*** Opening of Document section ***

MRC Laboratory of Molecular Biology / University of Cambridge
Generative RNA inverse-design model that produces sequences conditioned on a target 3D backbone, secondary structure, and partial sequence constraints.
Designing an RNA sequence that will fold into a desired three-dimensional shape is the central challenge of RNA engineering, underpinning efforts to build aptamers, riboswitches, and catalytic ribozymes. gRNAde tackles this RNA inverse-folding problem: given a target 3D backbone, it generates nucleotide sequences predicted to adopt that fold. Unlike methods that reason only over secondary structure, gRNAde conditions on full 3D coordinates, allowing it to capture non-canonical base pairs and tertiary motifs that planar representations miss.
The model was developed by Chaitanya K. Joshi and colleagues across the MRC Laboratory of Molecular Biology (Philipp Holliger's group) and the University of Cambridge Department of Computer Science. First introduced as a geometric deep learning method at ICLR 2025, gRNAde was extended into a full generative design pipeline and experimentally validated in a December 2025 bioRxiv preprint, where it was shown to design active, novel RNA molecules rather than merely score sequences computationally.
gRNAde fits alongside structure-prediction models such as RhoFold and reactivity predictors such as RibonanzaNet, which it incorporates for in-silico screening. Together these form a closed design-and-filter loop that moves RNA design closer to the generative workflows now common in protein engineering.
gRNAde is a multi-state geometric graph neural network that encodes the RNA backbone as a geometric graph and decodes sequences autoregressively, functioning as a structure-conditioned sequence language model. It was trained self-supervised on RNA structures from the PDB (≤4 Å resolution) curated via the RNASolo database with an October 2023 cutoff, supporting sequences up to 500 nucleotides and using 75% 3D-coordinate dropout so the model degrades gracefully when only partial structural information is available. On the Eterna OpenKnot benchmark for pseudoknot design, gRNAde reached 95% experimental success, matching human expert performance and substantially exceeding the roughly 70% achieved by competing computational methods. Earlier benchmarking reported native sequence recovery improvements over Rosetta-based inverse folding.
gRNAde serves RNA engineers, synthetic biologists, and structural biologists who need sequences for a specified fold. Concrete uses include designing pseudoknotted scaffolds, engineering ribozymes with novel sequences while preserving catalytic function, generating aptamer and riboswitch candidates, and redesigning natural RNAs under partial-sequence constraints. Because it pairs generation with reactivity- and structure-based screening, it slots directly into design-build-test-learn loops, narrowing large sequence spaces to a testable shortlist before wet-lab synthesis.
gRNAde brings to RNA the generative, structure-conditioned design paradigm that transformed protein engineering, and is among the first such methods with experimental validation of designed function rather than purely computational benchmarks. Matching human-expert performance on the Eterna OpenKnot competition and producing active divergent ribozymes demonstrates that learned 3D priors can generalize beyond known natural sequences. Released under the MIT license with open code (~308 GitHub stars) and HuggingFace checkpoints and datasets, it provides an accessible foundation for RNA design research, though performance remains bounded by the limited size and resolution of experimental RNA structure data.

*** Close of Document section ***

* [Complete the following]
a) Using the gRNAde description, answer each question on its own line:
(i) At which conference was gRNAde first introduced as a geometric deep learning method?
(ii) What experimental success rate did gRNAde reach on the Eterna OpenKnot benchmark?
(iii) Under which license is gRNAde released?
b) Write out the gRNAde description between "MRC Laboratory of Molecular Biology /" and "partial sequence constraints.", inclusive, swapping "University of Cambridge" for "Cambridge University".
c) Decide whether each statement agrees with the gRNAde description. Answer yes or no and quote the words that settle it:
(i) gRNAde reasons only over secondary structure.
(ii) The structures used to train gRNAde had an October 2023 cutoff.
(iii) Competing computational methods reached about 90% success on the Eterna OpenKnot benchmark.

*** Opening of Input data ***

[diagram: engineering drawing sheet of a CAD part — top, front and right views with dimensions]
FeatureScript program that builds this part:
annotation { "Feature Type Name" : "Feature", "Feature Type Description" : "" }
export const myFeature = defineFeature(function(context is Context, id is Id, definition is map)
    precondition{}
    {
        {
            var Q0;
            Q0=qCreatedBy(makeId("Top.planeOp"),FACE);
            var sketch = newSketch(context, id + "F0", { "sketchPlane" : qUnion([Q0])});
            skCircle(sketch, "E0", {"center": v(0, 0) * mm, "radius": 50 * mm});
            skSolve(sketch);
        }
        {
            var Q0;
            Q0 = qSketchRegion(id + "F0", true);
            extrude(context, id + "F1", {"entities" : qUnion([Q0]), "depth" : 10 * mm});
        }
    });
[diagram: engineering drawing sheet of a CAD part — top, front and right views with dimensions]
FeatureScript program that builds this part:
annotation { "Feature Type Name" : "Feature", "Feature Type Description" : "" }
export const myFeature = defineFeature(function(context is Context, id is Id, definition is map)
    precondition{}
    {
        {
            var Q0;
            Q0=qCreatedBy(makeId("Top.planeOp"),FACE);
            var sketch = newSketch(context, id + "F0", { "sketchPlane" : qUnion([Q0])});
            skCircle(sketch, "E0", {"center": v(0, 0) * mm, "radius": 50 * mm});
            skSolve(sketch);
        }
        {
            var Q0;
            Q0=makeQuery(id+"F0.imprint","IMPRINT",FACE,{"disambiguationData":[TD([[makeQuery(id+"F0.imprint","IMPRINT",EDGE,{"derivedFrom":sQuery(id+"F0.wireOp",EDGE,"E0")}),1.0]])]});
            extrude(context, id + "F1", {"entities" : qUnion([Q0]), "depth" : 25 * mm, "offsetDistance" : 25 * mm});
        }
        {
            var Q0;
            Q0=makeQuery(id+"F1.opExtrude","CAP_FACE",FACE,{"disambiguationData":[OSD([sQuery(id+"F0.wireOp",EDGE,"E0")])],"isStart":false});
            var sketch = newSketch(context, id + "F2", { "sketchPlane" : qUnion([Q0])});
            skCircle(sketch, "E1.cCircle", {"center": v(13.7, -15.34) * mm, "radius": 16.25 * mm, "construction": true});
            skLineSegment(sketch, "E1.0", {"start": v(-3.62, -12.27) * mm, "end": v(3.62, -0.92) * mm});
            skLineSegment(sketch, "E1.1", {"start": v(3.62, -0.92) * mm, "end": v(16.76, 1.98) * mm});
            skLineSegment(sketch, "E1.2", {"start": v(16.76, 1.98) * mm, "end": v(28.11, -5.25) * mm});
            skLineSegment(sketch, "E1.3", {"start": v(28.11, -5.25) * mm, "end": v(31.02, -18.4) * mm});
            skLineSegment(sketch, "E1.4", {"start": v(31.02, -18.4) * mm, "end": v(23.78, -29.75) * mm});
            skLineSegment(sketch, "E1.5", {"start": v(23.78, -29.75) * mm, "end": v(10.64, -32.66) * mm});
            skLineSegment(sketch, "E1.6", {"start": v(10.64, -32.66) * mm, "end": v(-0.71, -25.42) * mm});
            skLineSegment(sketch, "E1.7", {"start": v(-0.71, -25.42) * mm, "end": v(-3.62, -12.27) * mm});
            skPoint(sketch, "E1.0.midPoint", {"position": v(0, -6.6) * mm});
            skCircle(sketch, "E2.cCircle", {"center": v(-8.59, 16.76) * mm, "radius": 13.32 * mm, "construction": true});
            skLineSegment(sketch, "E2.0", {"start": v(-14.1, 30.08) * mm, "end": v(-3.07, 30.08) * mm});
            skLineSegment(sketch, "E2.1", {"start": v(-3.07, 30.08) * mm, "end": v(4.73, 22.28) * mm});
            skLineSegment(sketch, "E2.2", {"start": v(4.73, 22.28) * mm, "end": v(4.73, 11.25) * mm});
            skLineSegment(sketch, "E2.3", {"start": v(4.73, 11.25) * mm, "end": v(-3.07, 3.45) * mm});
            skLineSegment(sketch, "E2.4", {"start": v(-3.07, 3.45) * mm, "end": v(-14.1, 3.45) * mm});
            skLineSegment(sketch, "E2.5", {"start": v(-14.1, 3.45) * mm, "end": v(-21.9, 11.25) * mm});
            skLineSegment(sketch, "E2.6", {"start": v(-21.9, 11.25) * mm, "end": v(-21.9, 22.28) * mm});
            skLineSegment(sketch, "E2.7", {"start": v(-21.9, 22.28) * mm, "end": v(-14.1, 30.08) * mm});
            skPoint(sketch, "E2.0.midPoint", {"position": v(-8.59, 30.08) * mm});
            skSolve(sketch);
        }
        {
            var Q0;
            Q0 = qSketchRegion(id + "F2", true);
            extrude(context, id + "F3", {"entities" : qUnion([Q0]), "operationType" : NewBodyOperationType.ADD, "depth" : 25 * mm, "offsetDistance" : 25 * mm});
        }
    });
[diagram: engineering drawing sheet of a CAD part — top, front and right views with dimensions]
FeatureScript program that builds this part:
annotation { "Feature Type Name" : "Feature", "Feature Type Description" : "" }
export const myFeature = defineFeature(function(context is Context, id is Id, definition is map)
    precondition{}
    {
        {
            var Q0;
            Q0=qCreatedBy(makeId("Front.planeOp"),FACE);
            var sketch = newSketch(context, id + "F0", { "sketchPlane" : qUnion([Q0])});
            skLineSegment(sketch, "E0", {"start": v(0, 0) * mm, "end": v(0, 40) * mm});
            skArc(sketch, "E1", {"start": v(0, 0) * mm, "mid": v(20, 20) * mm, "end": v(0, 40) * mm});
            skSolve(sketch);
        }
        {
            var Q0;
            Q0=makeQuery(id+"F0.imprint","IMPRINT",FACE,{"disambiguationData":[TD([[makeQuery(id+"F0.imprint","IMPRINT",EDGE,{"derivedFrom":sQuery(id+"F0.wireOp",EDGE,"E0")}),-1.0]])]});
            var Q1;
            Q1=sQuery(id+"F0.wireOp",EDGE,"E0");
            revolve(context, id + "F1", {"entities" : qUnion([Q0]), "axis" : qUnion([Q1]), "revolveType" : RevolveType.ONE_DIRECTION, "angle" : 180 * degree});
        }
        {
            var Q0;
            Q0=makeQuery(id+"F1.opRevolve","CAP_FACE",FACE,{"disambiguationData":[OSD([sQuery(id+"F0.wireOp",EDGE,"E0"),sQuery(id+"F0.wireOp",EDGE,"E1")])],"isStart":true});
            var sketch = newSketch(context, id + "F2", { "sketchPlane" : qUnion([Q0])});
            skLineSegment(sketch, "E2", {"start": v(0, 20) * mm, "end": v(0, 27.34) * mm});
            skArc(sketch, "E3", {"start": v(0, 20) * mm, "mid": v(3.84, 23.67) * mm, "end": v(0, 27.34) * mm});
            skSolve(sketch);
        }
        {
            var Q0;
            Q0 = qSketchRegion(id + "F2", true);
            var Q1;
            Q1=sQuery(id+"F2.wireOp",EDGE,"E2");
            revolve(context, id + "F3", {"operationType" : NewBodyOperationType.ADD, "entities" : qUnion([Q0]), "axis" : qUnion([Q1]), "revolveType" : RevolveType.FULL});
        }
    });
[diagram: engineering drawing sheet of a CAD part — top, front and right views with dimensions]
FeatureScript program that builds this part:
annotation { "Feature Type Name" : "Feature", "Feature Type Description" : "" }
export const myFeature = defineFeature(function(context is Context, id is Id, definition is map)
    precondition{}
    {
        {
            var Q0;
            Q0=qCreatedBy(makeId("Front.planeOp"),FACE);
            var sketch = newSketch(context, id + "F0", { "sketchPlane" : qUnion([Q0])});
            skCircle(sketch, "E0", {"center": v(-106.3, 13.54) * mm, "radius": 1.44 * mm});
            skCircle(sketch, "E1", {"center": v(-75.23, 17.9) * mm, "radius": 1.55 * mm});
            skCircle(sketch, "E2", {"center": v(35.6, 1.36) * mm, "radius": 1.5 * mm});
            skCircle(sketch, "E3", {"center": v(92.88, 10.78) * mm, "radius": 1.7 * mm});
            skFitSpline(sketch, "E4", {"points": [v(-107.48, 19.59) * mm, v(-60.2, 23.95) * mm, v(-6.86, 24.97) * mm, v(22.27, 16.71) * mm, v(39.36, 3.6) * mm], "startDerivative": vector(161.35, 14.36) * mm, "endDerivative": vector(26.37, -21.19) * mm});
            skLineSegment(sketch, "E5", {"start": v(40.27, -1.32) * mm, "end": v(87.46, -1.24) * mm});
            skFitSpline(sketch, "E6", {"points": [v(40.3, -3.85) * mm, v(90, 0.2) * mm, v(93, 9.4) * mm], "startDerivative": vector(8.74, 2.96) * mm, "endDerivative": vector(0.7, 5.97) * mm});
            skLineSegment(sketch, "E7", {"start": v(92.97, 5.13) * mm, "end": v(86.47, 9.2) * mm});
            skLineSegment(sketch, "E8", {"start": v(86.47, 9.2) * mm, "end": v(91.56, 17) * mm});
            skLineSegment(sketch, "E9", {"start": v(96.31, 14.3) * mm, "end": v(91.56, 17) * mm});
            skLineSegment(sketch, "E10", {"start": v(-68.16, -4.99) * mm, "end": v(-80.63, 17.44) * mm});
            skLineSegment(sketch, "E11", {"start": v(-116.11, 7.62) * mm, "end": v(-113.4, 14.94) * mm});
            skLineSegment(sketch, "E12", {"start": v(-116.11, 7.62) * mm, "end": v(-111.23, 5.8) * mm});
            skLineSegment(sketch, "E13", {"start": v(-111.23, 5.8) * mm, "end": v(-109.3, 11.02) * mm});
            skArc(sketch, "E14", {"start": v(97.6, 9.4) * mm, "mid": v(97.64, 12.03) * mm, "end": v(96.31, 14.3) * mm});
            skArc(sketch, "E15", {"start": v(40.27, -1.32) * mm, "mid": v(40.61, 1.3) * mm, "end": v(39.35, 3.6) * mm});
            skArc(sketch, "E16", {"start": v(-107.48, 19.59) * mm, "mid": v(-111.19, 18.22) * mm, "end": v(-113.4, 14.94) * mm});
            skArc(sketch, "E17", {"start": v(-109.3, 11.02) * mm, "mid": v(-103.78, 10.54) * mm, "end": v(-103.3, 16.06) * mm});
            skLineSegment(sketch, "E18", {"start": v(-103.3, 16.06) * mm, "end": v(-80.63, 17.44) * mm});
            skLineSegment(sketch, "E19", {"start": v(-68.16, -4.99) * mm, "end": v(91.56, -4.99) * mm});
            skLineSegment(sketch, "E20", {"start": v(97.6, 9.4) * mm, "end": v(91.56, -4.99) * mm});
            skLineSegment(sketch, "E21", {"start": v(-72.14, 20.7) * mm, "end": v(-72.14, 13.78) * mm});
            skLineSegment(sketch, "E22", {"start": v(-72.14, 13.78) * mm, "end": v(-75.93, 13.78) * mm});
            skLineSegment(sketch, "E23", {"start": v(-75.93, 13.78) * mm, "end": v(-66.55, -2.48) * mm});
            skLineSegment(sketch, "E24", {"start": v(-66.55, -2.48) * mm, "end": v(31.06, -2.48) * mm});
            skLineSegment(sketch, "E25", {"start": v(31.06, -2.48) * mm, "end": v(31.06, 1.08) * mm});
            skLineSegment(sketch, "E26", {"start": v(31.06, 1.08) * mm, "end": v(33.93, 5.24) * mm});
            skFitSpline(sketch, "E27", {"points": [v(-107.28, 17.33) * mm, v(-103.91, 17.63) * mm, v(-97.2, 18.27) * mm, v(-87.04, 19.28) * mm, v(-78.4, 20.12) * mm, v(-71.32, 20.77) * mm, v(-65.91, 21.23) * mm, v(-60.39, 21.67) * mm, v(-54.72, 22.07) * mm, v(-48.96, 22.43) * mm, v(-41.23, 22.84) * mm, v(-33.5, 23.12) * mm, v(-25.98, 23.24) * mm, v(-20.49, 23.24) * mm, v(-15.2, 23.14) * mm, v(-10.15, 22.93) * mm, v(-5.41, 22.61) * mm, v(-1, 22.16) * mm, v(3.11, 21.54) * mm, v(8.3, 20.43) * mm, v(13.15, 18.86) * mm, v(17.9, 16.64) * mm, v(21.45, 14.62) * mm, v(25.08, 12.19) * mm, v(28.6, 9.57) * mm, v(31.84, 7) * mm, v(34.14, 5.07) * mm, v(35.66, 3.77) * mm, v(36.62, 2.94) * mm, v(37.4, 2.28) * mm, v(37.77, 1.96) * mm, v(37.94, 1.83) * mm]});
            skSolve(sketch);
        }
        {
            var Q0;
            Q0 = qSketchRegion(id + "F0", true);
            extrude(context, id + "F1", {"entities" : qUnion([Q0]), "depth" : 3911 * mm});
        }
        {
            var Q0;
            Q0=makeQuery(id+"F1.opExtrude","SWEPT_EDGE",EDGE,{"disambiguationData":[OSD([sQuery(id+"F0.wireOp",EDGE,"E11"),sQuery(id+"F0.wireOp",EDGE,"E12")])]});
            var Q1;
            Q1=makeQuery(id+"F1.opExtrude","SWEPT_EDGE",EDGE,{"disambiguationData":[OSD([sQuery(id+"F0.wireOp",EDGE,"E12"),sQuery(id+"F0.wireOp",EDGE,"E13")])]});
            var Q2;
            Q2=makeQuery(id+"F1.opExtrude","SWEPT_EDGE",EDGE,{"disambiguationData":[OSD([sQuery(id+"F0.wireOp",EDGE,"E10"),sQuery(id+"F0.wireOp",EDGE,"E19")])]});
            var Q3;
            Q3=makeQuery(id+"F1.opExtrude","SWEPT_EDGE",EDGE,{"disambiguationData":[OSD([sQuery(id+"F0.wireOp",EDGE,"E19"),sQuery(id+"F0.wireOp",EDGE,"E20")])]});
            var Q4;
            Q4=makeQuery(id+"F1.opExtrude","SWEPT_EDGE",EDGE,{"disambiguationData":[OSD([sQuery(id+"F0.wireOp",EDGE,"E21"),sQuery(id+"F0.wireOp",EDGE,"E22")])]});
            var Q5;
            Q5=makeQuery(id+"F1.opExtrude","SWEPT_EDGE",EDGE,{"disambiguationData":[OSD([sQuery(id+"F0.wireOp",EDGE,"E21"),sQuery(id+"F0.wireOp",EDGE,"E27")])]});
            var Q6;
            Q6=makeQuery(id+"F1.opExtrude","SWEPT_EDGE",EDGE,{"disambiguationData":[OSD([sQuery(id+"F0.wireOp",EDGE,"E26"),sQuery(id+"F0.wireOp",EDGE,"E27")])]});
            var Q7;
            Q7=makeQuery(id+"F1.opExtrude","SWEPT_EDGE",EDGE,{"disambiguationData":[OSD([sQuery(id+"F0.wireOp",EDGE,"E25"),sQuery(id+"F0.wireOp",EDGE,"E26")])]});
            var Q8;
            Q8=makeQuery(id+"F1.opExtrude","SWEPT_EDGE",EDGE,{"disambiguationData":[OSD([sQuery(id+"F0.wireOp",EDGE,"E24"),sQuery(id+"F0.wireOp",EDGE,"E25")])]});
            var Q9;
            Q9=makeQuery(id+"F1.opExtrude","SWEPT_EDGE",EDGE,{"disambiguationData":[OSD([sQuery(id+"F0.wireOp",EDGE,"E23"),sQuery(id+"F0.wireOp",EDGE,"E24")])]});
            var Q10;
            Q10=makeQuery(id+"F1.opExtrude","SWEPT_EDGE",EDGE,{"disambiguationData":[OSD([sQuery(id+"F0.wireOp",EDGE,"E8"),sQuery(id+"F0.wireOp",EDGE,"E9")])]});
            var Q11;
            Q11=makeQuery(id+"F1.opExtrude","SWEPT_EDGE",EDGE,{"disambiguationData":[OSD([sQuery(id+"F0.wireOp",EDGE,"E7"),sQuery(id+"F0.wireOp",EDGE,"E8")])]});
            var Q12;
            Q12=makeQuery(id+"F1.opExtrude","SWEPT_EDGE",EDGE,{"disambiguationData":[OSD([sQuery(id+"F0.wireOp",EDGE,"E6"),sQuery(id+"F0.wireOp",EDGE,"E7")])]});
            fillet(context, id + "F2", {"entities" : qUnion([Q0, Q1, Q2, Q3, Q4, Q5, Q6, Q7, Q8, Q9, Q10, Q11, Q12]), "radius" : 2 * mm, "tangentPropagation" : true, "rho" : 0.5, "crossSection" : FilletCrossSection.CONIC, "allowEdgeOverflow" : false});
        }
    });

*** Close of Input data ***

* [Completed exercise]
a)
(i) ICLR 2025
(ii) 95%
(iii) The MIT license

b)
MRC Laboratory of Molecular Biology / Cambridge University
Generative RNA inverse-design model that produces sequences conditioned on a target 3D backbone, secondary structure, and partial sequence constraints.

c)
(i) No: "Unlike methods that reason only over secondary structure, gRNAde conditions on full 3D coordinates"
(ii) Yes: "curated via the RNASolo database with an October 2023 cutoff"
(iii) No: "substantially exceeding the roughly 70% achieved by competing computational methods"